The proposal to legislators asks for $300,000 to study the state’s potential role in the offshore wind industry.
A small line item tucked into North Carolina Gov. Roy Cooper’s $25 billion budget proposal would have a big impact on wind energy’s future in the state, industry experts say.
If approved by state legislators, a one-year, $300,000 study will analyze the state’s potential to manufacture, ship and service offshore wind turbine components: enormous towers, blades and other specialized parts that are now imported from Europe.
Mid-Atlantic and New England states that have conducted their own such assessments are starting to corner the nascent U.S. offshore wind market, said Katharine Kollins, the president of the Southeastern Wind Coalition.
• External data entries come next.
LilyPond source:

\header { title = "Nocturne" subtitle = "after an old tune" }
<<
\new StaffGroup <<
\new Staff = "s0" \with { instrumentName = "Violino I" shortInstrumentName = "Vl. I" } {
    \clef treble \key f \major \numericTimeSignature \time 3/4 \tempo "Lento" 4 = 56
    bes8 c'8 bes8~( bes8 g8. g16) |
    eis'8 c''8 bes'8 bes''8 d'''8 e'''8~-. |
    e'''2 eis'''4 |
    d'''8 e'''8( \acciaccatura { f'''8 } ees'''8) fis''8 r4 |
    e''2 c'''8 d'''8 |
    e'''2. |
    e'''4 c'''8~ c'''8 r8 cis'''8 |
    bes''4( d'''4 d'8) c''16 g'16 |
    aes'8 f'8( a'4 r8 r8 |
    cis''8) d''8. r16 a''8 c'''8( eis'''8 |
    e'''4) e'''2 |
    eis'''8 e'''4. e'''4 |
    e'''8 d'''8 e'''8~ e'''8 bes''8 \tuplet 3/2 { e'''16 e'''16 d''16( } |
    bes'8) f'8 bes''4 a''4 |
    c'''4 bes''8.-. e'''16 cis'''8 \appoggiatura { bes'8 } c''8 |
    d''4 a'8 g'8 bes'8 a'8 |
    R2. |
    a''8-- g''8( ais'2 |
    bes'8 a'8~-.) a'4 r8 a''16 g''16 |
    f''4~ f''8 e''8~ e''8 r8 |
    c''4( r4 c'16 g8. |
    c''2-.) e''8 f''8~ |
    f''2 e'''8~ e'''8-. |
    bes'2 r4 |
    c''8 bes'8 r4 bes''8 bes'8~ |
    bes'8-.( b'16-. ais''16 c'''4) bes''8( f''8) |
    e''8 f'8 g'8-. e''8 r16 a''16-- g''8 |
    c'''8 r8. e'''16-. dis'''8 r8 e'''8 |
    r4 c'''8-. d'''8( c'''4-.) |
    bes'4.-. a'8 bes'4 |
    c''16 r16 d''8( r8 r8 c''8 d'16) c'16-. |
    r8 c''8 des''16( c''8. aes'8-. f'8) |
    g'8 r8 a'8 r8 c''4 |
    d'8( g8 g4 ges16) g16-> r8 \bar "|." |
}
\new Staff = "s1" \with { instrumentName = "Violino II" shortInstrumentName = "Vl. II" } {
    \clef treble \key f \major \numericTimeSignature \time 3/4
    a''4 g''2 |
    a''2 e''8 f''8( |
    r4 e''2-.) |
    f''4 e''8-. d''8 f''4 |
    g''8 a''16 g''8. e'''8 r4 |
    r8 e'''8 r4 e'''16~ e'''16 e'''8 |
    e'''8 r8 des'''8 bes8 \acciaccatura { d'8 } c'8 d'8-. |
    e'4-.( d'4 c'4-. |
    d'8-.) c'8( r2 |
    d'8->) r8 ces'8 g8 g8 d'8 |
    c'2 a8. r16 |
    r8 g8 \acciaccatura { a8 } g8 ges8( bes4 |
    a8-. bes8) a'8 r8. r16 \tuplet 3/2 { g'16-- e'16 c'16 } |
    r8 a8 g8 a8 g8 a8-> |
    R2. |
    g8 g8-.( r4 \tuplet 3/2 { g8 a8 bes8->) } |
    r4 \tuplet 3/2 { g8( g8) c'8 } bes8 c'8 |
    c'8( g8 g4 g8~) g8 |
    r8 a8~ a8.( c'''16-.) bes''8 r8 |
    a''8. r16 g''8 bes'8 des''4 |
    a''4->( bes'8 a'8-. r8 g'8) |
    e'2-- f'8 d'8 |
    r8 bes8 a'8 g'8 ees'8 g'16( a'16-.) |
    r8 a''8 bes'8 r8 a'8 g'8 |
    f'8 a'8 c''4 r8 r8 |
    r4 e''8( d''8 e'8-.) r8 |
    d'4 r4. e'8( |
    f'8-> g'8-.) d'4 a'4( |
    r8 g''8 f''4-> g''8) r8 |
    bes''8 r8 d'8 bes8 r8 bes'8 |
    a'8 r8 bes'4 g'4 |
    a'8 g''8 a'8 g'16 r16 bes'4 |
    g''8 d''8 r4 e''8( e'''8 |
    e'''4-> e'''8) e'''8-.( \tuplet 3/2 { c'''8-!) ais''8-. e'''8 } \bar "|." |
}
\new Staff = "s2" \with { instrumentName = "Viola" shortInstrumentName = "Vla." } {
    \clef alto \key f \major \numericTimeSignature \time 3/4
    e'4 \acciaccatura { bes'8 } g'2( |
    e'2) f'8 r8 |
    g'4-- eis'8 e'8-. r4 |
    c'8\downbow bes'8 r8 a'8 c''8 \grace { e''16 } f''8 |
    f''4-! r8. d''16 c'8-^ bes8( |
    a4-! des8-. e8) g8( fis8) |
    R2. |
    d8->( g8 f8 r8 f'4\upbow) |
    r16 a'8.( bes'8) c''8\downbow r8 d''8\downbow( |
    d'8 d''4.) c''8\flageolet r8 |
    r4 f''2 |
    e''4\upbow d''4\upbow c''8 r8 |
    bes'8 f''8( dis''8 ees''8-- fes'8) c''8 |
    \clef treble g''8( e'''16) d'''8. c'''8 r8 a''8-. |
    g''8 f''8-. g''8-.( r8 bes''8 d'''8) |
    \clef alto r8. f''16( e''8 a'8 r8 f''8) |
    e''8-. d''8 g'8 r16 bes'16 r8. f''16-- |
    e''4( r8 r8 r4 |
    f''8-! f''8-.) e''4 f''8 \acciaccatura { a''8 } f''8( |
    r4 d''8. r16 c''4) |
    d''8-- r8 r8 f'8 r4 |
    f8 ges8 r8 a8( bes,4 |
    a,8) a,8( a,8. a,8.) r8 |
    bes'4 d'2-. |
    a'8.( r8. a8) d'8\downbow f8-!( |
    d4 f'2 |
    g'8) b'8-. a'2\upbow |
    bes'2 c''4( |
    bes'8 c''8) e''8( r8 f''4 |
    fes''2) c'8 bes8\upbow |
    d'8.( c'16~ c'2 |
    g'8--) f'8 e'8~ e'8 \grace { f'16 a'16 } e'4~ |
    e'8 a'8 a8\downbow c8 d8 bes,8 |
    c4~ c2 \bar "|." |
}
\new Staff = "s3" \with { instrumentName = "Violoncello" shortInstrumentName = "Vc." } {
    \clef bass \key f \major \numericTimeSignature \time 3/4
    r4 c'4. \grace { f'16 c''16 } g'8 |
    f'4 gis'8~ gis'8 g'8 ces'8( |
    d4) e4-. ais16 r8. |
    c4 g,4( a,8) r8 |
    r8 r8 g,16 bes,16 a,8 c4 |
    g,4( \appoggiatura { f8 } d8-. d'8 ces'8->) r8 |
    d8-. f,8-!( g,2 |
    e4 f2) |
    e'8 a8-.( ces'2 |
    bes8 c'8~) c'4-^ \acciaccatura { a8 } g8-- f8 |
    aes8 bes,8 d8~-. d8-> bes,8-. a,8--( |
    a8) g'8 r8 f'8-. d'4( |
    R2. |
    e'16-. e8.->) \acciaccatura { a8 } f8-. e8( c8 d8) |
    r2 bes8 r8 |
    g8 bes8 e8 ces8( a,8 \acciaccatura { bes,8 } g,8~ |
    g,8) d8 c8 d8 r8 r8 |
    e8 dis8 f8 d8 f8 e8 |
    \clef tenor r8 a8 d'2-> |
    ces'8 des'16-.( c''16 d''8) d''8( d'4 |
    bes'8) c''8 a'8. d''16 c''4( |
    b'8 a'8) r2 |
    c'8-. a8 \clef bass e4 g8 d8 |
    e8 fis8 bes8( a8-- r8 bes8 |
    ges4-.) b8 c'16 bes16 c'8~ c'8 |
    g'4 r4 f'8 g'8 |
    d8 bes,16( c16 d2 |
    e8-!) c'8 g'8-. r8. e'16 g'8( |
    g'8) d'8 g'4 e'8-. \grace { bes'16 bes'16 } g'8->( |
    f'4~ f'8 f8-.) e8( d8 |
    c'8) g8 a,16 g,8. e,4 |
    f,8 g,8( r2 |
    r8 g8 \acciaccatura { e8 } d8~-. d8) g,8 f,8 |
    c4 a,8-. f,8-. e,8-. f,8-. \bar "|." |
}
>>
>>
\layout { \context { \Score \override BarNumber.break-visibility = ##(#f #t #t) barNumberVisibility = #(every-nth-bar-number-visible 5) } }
“This has already been done by a number of states who are much further ahead in Northeast,” Kollins said. The study, she said, “is really just about North Carolina keeping up with other states and maintaining competitive advantage.”
While the U.S. is home to only one operating wind farm off the Rhode Island coast, the federal government has leased areas in the Atlantic Ocean that could hold an additional 14 gigawatts of offshore wind capacity, enough to power over 5 million homes. Several other lease areas are in the planning stages.
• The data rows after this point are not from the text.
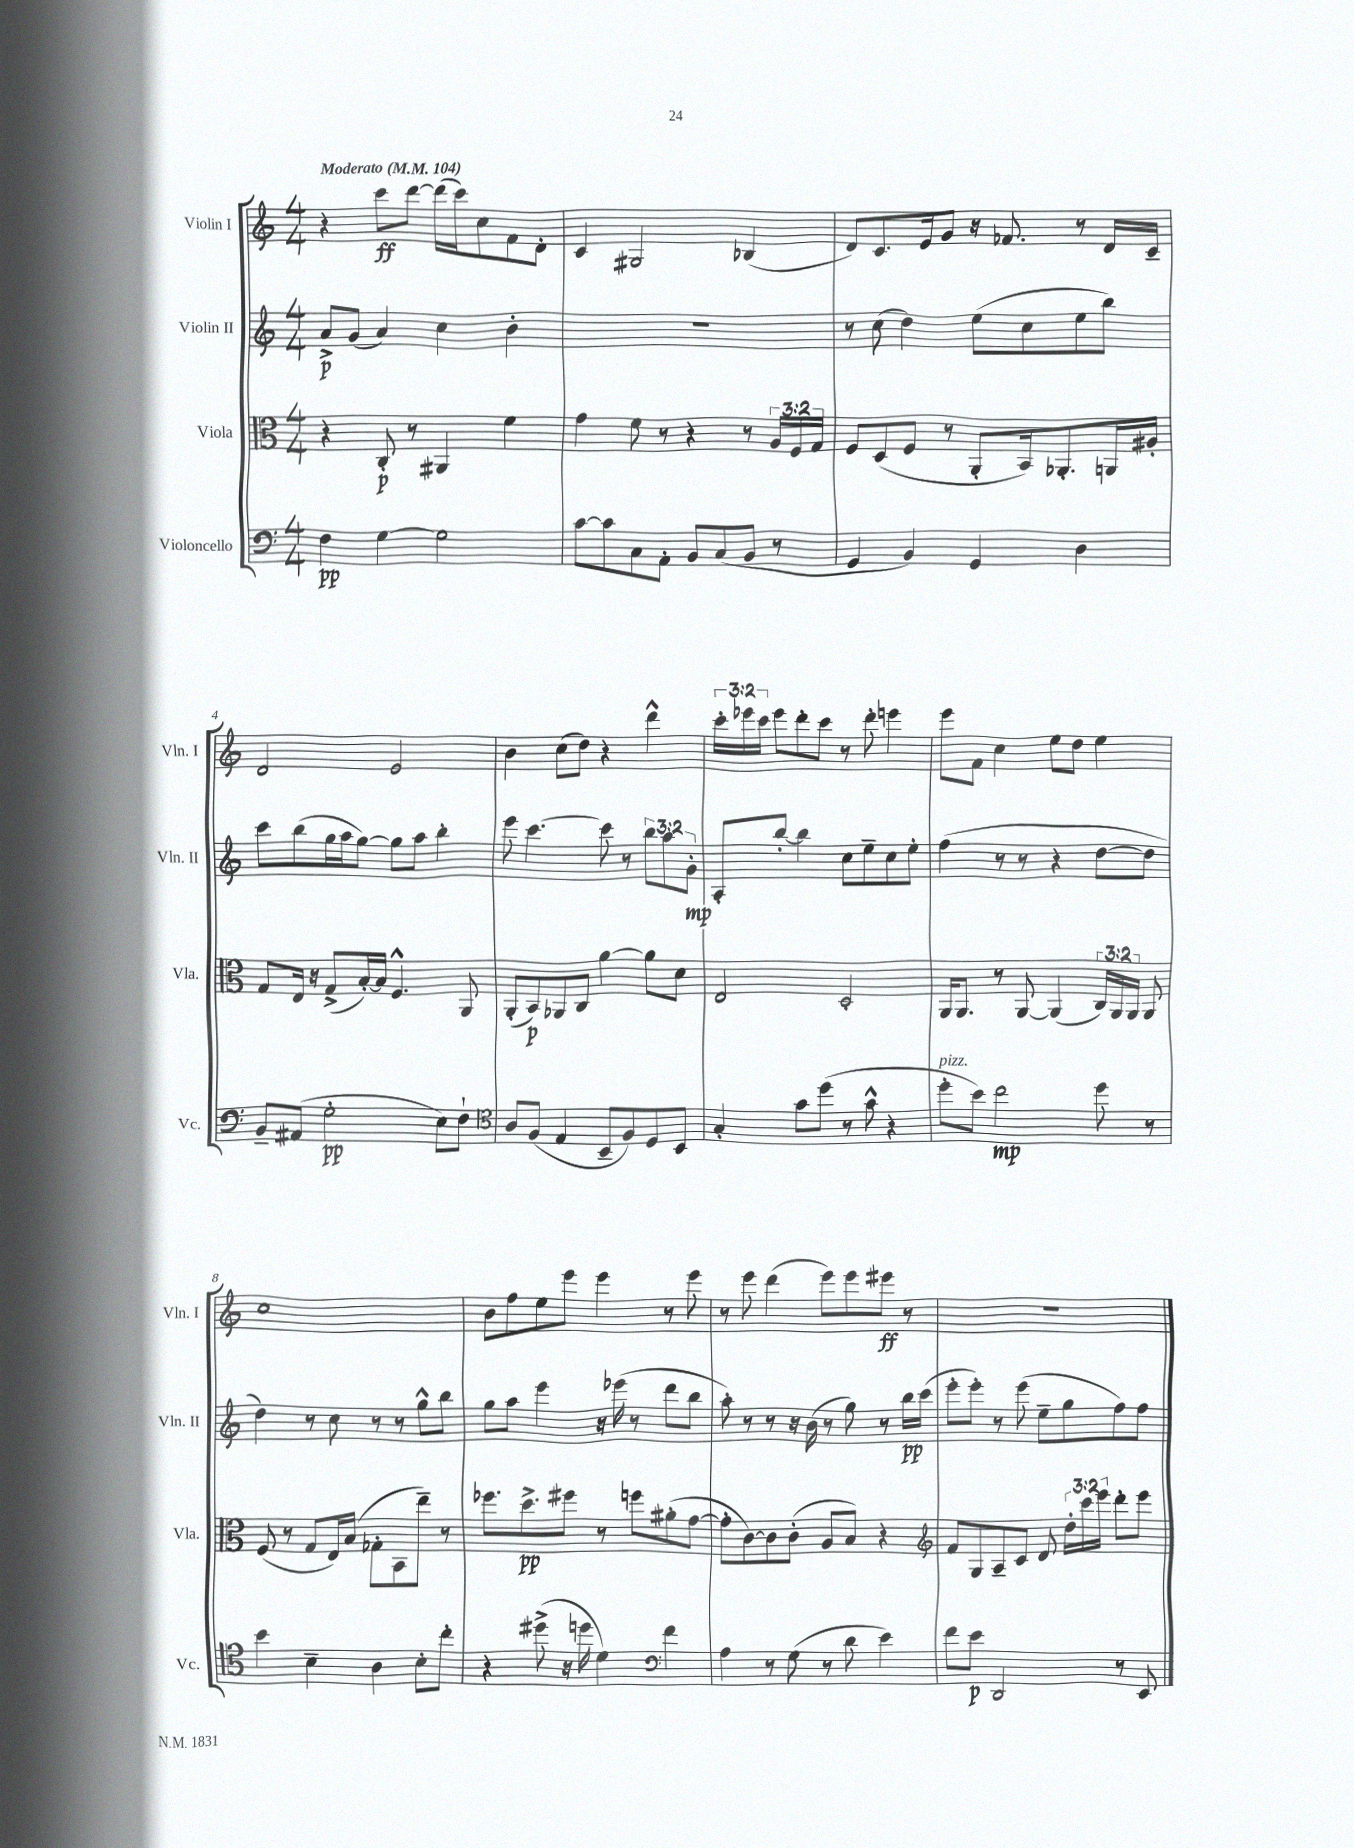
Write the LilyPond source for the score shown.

<<
\new StaffGroup <<
\new Staff = "s0" \with { instrumentName = "Violin I" shortInstrumentName = "Vln. I" } {
    \clef treble \key c \major \numericTimeSignature \time 4/4 \override Staff.TupletNumber.text = #tuplet-number::calc-fraction-text \tempo "Moderato" 4 = 104
    \autoBeamOff r4 c'''8[\ff d'''8]~ d'''16[( c'''16) c''8 f'8 d'8]-. |
    c'4 gis2 bes4( |
    d'8[) c'8. e'16 g'8] r16 fes'8. r8 d'16[ c'16]-- |
    d'2 e'2 |
    b'4 c''8[( d''8]) r4 d'''4-^ |
    \tuplet 3/2 { c'''16[-. ees'''16 c'''16] } ees'''8[ d'''8-. c'''8] r8 d'''8-. e'''4 |
    e'''8[ f'8] c''4 e''8[ d''8] e''4 |
    c''1 |
    b'8[ f''8 e''8 e'''8] e'''4 r8 e'''8 |
    r8 e'''8 d'''4( e'''8[) e'''8 eis'''8]\ff r8 |
    R1 \bar "|." |
}
\new Staff = "s1" \with { instrumentName = "Violin II" shortInstrumentName = "Vln. II" } {
    \clef treble \key c \major \numericTimeSignature \time 4/4 \override Staff.TupletNumber.text = #tuplet-number::calc-fraction-text
    \autoBeamOff a'8[->\p g'8]( a'4) c''4 b'4-. |
    r1 |
    r8 c''8( d''4) e''8[( c''8 e''8 b''8]) |
    c'''8[ b''8( g''16 a''16 g''8]~) g''8[ a''8] b''4-. |
    e'''8 c'''4.~ c'''8 r8 \tuplet 3/2 { b''8[ a''8 g'8]-.\mp } |
    a8[-. b''8]~-. b''4 c''8[ e''8-- c''8 e''8]-. |
    f''4( r8 r8 r4 d''8[~ d''8] |
    d''4) r8 c''8 r8 r8 g''8[-^ b''8] |
    g''8[ a''8] e'''4 r16 ees'''16( r8 d'''8[ b''8] |
    a''8-.) r8 r8 r16 b'16( r8 g''8) r8 b''16[\pp c'''16]( |
    e'''8[-. e'''8]-.) r8 e'''8( e''8[-- g''8 f''8) f''8] \bar "|." |
}
\new Staff = "s2" \with { instrumentName = "Viola" shortInstrumentName = "Vla." } {
    \clef alto \key c \major \numericTimeSignature \time 4/4 \override Staff.TupletNumber.text = #tuplet-number::calc-fraction-text
    \autoBeamOff r4 c8-.\p r8 ais,4 f'4 |
    g'4 f'8 r8 r4 r8 \tuplet 3/2 { a16[ f16 g16] } |
    f8[ d8( f8] r8 a,8[-. b,16) aes,8.-. a,16 ais16]-. |
    g8[ e16] r16 g8[->( b16~-.) b16] f4.-^ a,8 |
    a,8[-.( b,8\p) aes,8 c8] a'4~ a'8[ d'8] |
    e2 d2-. |
    a,16[ a,8.] r8 a,8~ a,4( \tuplet 3/2 { c16[) a,16 a,16] } a,8 |
    f8( r8 g8[ e16) b16]( ges8[-. b,8 e''8]--) r8 |
    fes''8.[ d''8.->\pp fis''8] r8 f''8[ ais'8-.( g'8]~ |
    g'8[-. c'8~) c'8 c'8]-.( a8[ b8]) r4 |
    \clef treble f'8[ g8 a8-- c'8] d'8 \tuplet 3/2 { d''16[-. c'''16 e'''16] } d'''8[-. e'''8] \bar "|." |
}
\new Staff = "s3" \with { instrumentName = "Violoncello" shortInstrumentName = "Vc." } {
    \clef bass \key c \major \numericTimeSignature \time 4/4
    \autoBeamOff f4\pp g4~ g2 |
    c'8[~ c'8 c8 a,8]-. b,8[ c8( b,8] r8 |
    g,4 b,4) g,4 d4 |
    b,8[-- ais,8]( g2-.\pp e8[) f8]-! |
    \clef tenor a8[ f8]( e4 b,8[-- f8) d8 b,8] |
    g4-. g'8[ d''8]( r8 g'8-^ r4 |
    d''8[-.^\markup { \italic "pizz." } b'8]) c''2\mp d''8 r8 |
    b'4 b4-- a4 b8[-. c''8]-. |
    r4 dis''8->( r16 d''16 d'4) \clef bass f'4 |
    a4 r8 g8( r8 d'8 e'4) |
    f'8[ e'8]\p d,2 r8 e,8 \bar "|." |
}
>>
>>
Many states — especially those with ambitious renewable energy goals — are racing to establish manufacturing supply chains and servicing jobs for all this development, creating a virtuous cycle of more local jobs, lower costs, and more offshore wind energy.
The supply chain and port study in Cooper’s proposed budget would assess how North Carolina might create its own positive feedback loop. While the state is perhaps best known for making furniture, it has a robust energy-related manufacturing sector, including 27 wind-related manufacturing facilities that employ more than 1,000 people.
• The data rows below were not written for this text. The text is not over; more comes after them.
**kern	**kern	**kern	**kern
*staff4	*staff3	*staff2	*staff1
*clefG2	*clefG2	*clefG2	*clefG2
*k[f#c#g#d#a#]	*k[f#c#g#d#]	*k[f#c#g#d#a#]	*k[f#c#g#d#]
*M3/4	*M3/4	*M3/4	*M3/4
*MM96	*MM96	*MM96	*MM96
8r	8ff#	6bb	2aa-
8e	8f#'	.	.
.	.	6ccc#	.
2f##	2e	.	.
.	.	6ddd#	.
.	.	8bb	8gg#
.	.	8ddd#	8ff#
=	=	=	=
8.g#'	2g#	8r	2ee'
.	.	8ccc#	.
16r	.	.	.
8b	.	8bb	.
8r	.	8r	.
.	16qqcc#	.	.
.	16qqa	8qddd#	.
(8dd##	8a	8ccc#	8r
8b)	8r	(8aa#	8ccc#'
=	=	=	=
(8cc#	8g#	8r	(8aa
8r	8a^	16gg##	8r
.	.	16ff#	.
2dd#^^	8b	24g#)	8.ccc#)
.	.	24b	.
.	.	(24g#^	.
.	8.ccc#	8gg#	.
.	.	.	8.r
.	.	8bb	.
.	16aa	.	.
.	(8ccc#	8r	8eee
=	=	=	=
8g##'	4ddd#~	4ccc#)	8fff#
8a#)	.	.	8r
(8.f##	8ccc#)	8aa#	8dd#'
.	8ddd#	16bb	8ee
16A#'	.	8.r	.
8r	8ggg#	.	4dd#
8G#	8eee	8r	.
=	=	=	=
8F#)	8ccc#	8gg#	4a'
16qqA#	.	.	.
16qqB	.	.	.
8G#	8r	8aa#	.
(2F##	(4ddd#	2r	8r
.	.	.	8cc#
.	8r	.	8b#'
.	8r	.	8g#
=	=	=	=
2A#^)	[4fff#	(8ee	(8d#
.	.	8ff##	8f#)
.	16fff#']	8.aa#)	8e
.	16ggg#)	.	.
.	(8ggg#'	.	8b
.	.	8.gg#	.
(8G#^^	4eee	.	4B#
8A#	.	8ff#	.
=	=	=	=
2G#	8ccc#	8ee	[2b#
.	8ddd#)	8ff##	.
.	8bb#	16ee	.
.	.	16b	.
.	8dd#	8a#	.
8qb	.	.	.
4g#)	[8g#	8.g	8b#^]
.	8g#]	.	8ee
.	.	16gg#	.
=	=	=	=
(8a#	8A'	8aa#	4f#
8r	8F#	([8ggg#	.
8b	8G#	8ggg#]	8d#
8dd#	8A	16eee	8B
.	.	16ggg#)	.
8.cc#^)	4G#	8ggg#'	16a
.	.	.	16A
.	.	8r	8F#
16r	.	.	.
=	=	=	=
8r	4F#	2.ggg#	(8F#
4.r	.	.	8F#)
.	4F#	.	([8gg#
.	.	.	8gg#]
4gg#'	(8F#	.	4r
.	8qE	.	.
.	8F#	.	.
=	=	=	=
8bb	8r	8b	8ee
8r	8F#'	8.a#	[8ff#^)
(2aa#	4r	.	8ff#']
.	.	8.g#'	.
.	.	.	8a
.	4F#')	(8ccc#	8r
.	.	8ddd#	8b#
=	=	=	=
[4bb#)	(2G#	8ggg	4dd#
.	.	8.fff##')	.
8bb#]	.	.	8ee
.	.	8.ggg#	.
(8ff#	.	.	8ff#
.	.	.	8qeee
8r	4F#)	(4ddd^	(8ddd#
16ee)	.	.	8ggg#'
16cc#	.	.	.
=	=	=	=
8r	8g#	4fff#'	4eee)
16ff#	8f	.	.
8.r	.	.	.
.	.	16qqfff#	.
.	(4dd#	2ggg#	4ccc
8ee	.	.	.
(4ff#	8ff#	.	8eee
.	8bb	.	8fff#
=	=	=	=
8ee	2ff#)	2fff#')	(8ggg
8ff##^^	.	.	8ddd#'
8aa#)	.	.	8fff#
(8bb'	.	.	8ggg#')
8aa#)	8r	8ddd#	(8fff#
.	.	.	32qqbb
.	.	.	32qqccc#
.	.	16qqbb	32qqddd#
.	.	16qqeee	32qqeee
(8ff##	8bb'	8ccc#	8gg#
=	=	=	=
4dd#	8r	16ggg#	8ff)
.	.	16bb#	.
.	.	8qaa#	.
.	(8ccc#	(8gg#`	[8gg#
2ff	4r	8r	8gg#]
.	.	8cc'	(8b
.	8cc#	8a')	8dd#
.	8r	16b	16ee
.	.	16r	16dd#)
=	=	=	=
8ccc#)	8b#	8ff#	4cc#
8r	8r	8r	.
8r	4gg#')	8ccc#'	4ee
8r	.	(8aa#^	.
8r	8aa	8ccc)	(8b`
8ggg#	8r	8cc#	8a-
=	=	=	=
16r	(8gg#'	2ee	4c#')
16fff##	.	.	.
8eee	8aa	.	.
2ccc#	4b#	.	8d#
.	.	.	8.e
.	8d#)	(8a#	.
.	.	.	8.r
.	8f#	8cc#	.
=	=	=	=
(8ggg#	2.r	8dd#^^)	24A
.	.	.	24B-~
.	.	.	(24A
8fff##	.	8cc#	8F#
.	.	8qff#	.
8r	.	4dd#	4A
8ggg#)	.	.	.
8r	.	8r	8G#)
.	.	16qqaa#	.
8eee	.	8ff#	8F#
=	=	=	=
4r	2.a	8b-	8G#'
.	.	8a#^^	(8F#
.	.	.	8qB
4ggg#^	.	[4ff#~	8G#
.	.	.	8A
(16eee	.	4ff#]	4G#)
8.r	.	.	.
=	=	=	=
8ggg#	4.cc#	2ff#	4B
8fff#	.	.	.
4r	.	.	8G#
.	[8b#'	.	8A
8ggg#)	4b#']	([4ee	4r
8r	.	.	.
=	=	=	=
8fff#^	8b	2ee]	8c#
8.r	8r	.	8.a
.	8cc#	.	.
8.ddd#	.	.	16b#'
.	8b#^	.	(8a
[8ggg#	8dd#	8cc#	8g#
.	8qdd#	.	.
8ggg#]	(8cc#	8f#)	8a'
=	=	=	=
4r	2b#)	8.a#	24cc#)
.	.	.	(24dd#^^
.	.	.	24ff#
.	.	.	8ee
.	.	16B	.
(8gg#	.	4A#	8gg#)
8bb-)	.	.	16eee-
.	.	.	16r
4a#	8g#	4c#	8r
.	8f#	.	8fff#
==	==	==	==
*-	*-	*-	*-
“North Carolina has long been a leader in developing and supporting new industries like clean energy, and we’re a leading state for manufacturing,” said Cooper’s Department of Commerce in a prepared statement. “The supply chain study will shed light on the best approaches for our state’s existing network of suppliers and for our skilled manufacturing workforce.”
A regional approach possible
A recent analysis in Virginia suggests a regional approach. Including a leased area off the Outer Banks, nearly 9 gigawatts of offshore wind projects from Maryland to South Carolina are contemplated in the southern Atlantic. The Virginia study recommends a “collaborative, multi-state cluster” to service these projects, to “maximize economic development benefit, likely beyond what would be recognized if pursued as independent ventures.”
“Through competitive advantage, this cluster could compete for business as far north as the [New York Bight Wind Energy Area] and possibly beyond,” added researchers from BVG Associates, an independent energy consulting firm hired to conduct the study.
Virginia officials have also identified five ports that could realistically be used for offshore wind activities. Similarly, the North Carolina wind study would evaluate its ports in Wilmington and Morehead City and determine any upgrades needed for assembling and shipping large components.
Offshore wind farm operation and maintenance also offer port-based jobs. “You really just need to be able to get a boat with people in and out, and some repair materials in and out,” Kollins said.
Port assessments and improvements can pay off. Following an evaluation in Massachusetts, the port in New Bedford is undergoing $200 million worth of upgrades, including deepening channels and enlarging terminals and wharves. In part as a result, developers of an 800-megawatt offshore wind project committed last October to use New Bedford as their primary staging and deployment spot.
‘An industry that cuts across politics’
In materials released Wednesday, Cooper, a Democrat, packaged the wind study as part of his plan to “help clean energy and green business grow.” But though he must sign the budget, the governor has no formal role in drafting it; that task falls instead to the Republican-controlled General Assembly.
The House will pass its spending plan first and is under no obligation to act on the governor’s proposal. “It’s a suggestion,” said Rep. Jason Saine, a Republican from Lincoln County and a chief budget writer.
Saine hasn’t yet examined the governor’s wind study, but he didn’t rule it out, saying that there would be points of both disagreement and agreement between his party and Cooper.
Asked if he thought funding for the wind study and university-based clean energy centers would clear the House, budget writer Rep. Chuck McGrady, Republican from Henderson County, said by email, “No idea. It is too early in the process to figure that out, since I’ve had no discussions with my colleagues about any of those issues.”
In any case, Democrats gained enough seats in November to sustain the governor’s veto, giving them more leverage in the budget negotiations. But Kollins is optimistic the wind study won’t become a point of contention.
“Offshore wind is truly one of those industries that cuts across politics,” she said. “It’s heavy industry that environmentalists can get behind.”